Saved data entries:
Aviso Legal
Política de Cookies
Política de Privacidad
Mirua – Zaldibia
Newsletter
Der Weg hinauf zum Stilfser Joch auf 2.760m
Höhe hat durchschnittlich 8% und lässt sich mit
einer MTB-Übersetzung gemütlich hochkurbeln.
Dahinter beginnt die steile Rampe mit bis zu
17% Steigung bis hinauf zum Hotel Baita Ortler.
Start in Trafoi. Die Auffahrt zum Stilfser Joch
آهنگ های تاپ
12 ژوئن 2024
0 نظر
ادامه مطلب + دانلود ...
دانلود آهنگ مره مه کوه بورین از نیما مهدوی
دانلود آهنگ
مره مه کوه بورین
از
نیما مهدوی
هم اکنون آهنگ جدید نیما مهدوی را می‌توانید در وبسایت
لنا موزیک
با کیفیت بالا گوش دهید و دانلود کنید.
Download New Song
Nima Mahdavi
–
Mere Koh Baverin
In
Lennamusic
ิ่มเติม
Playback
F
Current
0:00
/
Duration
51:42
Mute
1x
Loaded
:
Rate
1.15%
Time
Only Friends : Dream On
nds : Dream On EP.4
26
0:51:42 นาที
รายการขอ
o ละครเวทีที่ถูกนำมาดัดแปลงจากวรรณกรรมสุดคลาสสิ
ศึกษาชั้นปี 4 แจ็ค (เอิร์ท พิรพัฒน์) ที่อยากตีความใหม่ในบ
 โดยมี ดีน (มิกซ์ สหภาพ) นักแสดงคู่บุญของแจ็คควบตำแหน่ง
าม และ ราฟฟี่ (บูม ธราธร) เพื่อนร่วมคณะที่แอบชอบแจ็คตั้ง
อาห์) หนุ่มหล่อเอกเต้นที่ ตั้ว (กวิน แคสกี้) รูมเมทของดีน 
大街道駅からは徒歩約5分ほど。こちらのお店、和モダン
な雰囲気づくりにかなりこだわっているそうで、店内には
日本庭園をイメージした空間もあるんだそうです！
--
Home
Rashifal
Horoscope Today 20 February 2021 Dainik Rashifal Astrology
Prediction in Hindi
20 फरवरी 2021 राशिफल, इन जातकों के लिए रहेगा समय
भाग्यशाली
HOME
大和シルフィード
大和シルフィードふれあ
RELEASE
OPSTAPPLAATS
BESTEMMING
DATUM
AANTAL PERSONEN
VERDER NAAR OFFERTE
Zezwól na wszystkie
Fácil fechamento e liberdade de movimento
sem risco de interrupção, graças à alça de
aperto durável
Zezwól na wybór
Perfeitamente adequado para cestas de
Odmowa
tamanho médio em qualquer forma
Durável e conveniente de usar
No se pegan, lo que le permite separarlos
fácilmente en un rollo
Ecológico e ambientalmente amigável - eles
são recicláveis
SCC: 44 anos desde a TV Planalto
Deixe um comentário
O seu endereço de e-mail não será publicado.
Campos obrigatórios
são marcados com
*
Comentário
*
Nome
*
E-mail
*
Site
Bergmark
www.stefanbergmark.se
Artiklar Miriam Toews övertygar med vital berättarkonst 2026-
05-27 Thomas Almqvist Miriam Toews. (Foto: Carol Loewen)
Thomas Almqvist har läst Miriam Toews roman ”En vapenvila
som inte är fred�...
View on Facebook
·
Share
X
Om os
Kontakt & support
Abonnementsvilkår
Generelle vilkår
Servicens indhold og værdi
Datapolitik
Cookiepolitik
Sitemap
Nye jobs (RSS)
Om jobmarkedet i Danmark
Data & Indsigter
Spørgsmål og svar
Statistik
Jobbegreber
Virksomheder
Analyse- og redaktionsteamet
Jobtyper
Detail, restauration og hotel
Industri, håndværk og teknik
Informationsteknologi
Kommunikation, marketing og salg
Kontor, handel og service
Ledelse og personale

_What the task requires:_ Looking at the records above, return exactly the lines from the line with "som inte är fred�..." to the line with "Kontor, handel og service", both ends included.

_Solution below:_
som inte är fred�...
View on Facebook
·
Share
X
Om os
Kontakt & support
Abonnementsvilkår
Generelle vilkår
Servicens indhold og værdi
Datapolitik
Cookiepolitik
Sitemap
Nye jobs (RSS)
Om jobmarkedet i Danmark
Data & Indsigter
Spørgsmål og svar
Statistik
Jobbegreber
Virksomheder
Analyse- og redaktionsteamet
Jobtyper
Detail, restauration og hotel
Industri, håndværk og teknik
Informationsteknologi
Kommunikation, marketing og salg
Kontor, handel og service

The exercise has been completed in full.